The woman loved the child despite the tribe’s rejection of the adoption. Most importantly, she supported Oman’s pursuit of an education, something rare in that region at the time and almost unheard of for a girl. Girls were thought unworthy of an education, and a girl seen running around in public was thought a shameful sight.

Oman endured all kinds of humiliation and insults for being in school. But she and her mother persevered, and Oman proved to be an excellent student. Through hard work and determination she won scholarships to stay in school. After 10th grade, her education was cut short by the government, which forced her to work as a poster child for the progressiveness of the government’s education policy.

“They want to show me off that a girl can get an education,” Oman said. “I had no other choice. It was either work at the job that the government forced upon me or to go to jail.”

She worked as a cashier and studied at night to put herself through the 12th grade. She was one of three girls in a class of 40 boys in the only high school in the region.

To pursue a college education, she decided to cross the border to Sudan, but along the way got caught in the crossfire between regional tribal rebels and government soldiers. The Gambella People’s Liberation Movement was a local tribal group fighting to free Gambella from the rule of the communist government.
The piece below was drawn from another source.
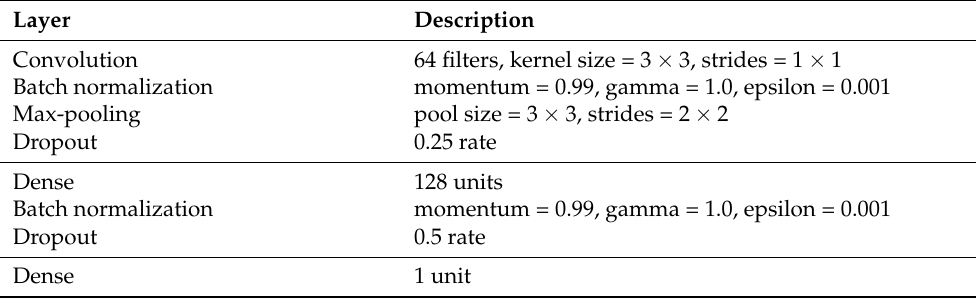
Table 1. Cont. Layer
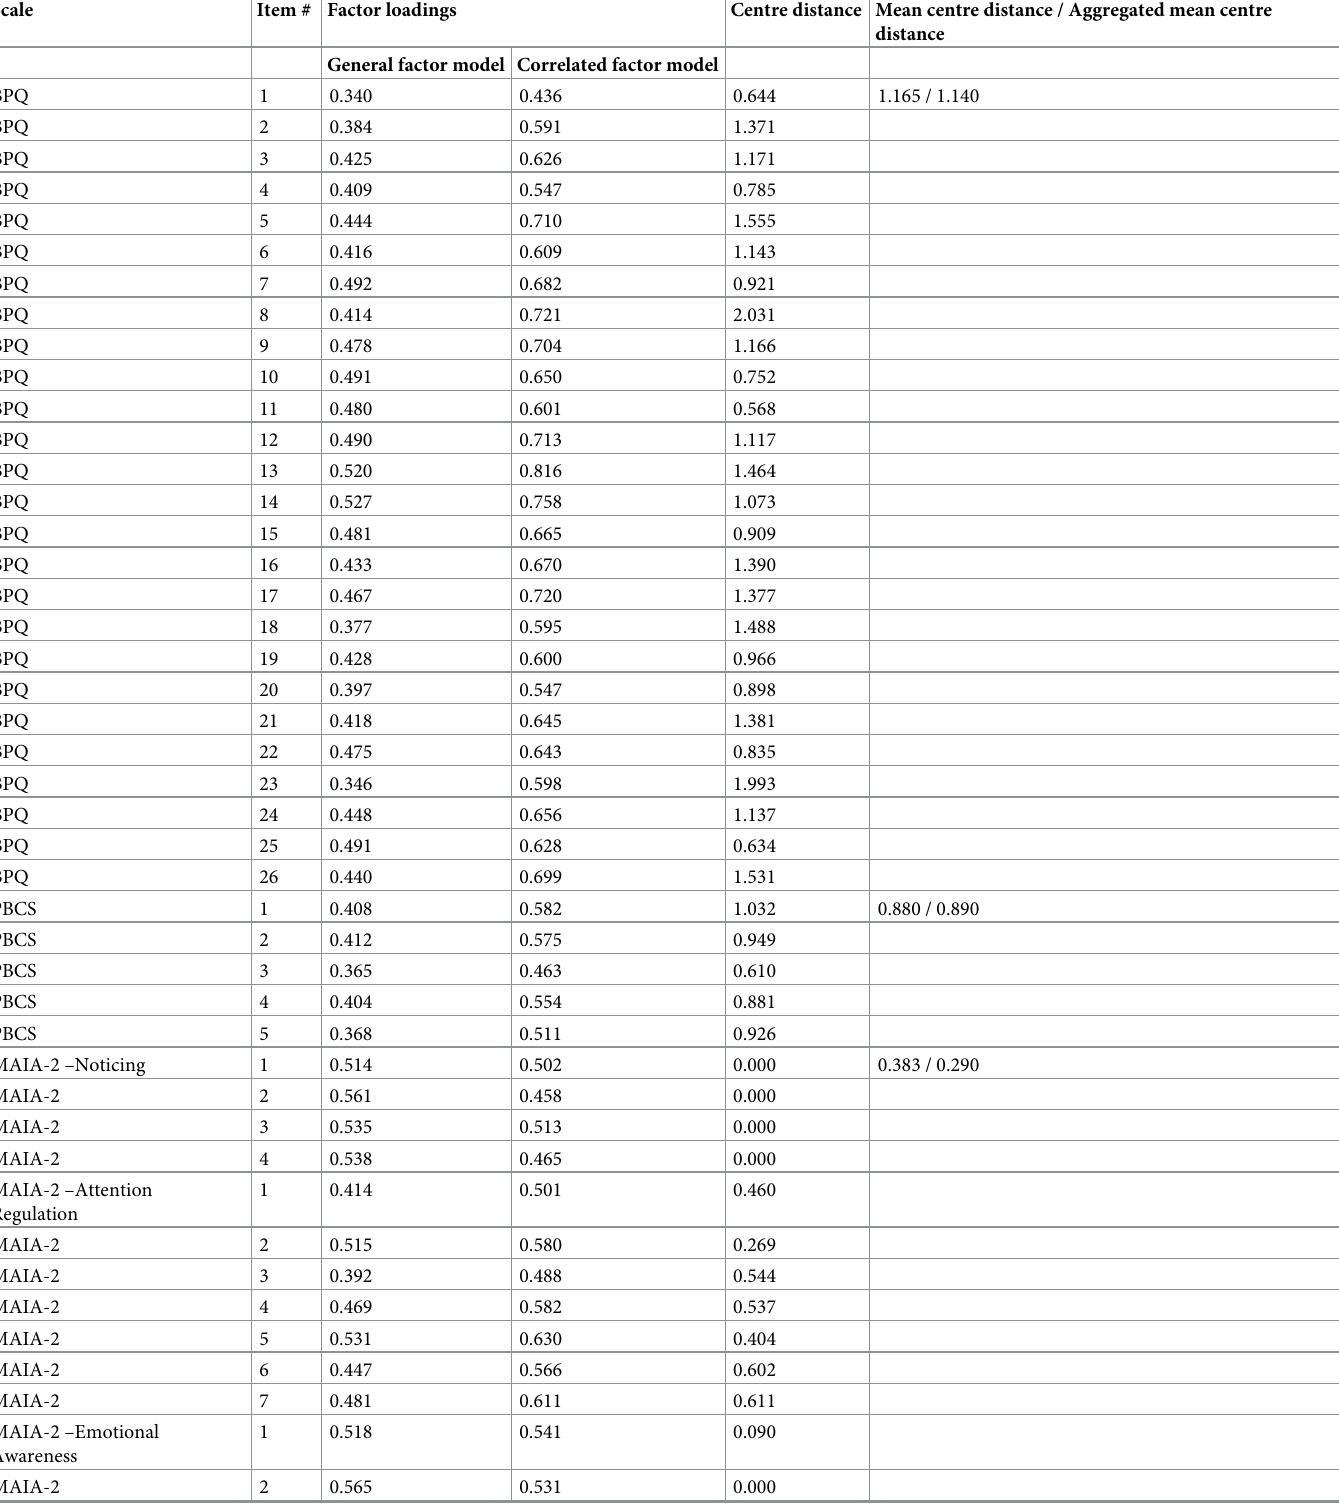
Table 3. Basic item pool visualisation calculations for the nested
“They did not harm me because they were from my region,” Oman said. “They were my own people.”

But she was held captive as a trophy and used as poster child of the GPLM’s propaganda.

“They want to show me off to the people and say: Look, we have the most-educated woman in the region with us in the movement. She believes in our cause! Come join us!”

For four months, Oman slept in a shallow pit in the bush, “just deep enough to lie flat on the back and not on the side,” she recalled. “If you turned on your side, the bullet might hit you.”

Although Oman was sympathetic to the rebels, theirs was not her cause. She wanted a college education. She wanted to be able to make a living with her mind. And above all, she wanted to be an independent woman who would not perpetuate the culture of female submission and subservience. For four months she talked about going to Sudan, and finally one night, an armed escort took her on a three-day trek.

That was in 1987. She worked for two years in Sudan as a radio host broadcasting anti-communist propaganda back to Ethiopia. She worked alongside men doing interviews, writing, editing and hosting the weekly radio show. It was a remarkable feat for a tribal woman.

In 1989, Oman arrived in Spokane as a refugee, sponsored through a family from First Presbyterian Church, “with my 12th-grade diploma and the clothes on my back.” And a few words of English.

Today, Oman is the co-founder of Anuak Meer Ministry, a ministry of the First Presbyterian Church that is dedicated to the welfare of women and children in Ethiopia’s Gambella region.

“I believe that education and small-business ownership is the only way we can help them,” she said. “God saved me from the grave for a purpose. And that purpose is to give back to Anuak culture, to help the women and orphans left behind by wars, famine and diseases.”

After 18 years, Oman still marvels at the road she has come. She gives thanks daily to the freedom she enjoys, the possibility of life, and above all, the choices that women have in this country.